In an attempt to minimise waste and construction time for the Student Residence Development at the Hong Kong University of Science and Technology (HKUST), the studios' design utilises prefabricated facade panels and washrooms.
The facade modules, which will be clad in different colours of ceramic tiles, will incorporate insulation and solar shading above the windows to maximise thermal comfort.
Inside there will be three different types of accommodation, named the Linear Cluster, V-Cluster and Y-Cluster.
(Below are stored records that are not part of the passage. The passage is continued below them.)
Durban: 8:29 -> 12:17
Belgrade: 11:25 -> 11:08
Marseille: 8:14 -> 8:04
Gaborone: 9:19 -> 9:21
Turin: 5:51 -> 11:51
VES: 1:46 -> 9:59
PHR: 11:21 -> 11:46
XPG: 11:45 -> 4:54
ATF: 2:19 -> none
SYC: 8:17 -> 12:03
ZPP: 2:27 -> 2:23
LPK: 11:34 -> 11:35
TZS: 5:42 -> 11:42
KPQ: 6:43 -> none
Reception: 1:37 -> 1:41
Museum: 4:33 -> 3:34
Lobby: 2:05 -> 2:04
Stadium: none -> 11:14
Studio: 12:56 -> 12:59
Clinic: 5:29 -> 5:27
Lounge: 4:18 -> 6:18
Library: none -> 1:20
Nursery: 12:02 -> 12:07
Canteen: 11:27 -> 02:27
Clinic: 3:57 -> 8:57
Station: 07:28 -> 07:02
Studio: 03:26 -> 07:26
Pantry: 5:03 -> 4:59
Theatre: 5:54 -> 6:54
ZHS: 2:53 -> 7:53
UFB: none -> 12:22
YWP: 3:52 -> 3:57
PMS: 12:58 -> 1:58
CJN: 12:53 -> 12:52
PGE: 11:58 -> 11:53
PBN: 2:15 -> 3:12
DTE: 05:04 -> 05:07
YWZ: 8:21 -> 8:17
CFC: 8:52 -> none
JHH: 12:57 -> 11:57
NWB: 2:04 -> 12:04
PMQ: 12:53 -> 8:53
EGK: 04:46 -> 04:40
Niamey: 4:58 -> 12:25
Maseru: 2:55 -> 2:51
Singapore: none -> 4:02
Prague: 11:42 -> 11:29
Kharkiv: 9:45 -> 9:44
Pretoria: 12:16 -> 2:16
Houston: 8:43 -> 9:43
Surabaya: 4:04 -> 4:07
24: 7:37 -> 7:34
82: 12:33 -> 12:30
Each one will support co-living and contain a different number of bedrooms, bathrooms and communal spaces.
The Linear Cluster is the smallest accommodation type, with bedrooms for 18 students, alongside an open plan living area and kitchen that can be subdivided by partitions.
The Y-Cluster apartments accommodate 27 students and will have study areas, a lounge and kitchen, while the V-Cluster will house 36 students and feature a double-height living space, study lounge and dining-kitchen area.
Once complete, the hexagonal layout of the residences will also create space for four courtyards and ensure each room will have views out to open outdoor spaces.
Among the courtyards will be the Zen Garden – a "buffer" between the student halls and staff quarters – and terraced "wellness courtyards" for activities including farming, exercising and picnicking.
"The overall landscape design aims to promote and provide opportunities for active and healthy lifestyles, recreation and exercises, and active space for social interaction and gathering," explained the studios.
"The vistas from the student rooms are animated by all these activities with landscape and greenery as the backdrop."
The Student Residence Development at HKUST will be complete with photovoltaic panels on the inaccessible parts of the roof.
A centralised heating, ventilation, and air conditioning system powered by an intelligent building management system will also feature, helping to minise energy consumption and support the university's commitment to becoming carbon-neutral in operation.
Zaha Hadid Architects and Leigh & Orange were commissioned for the Student Residence Development at HKUST to accommodate the recent growth of the university, which has increased demand for student residences. It is currently scheduled for completion in 2023.
Elsewhere in Hong Kong, Zaha Hadid Architects is also developing a skyscraper for a site alongside the Bank of China Tower by IM Pei and the HSBC building by Foster + Partners. It is reportedly the most expensive site in the world.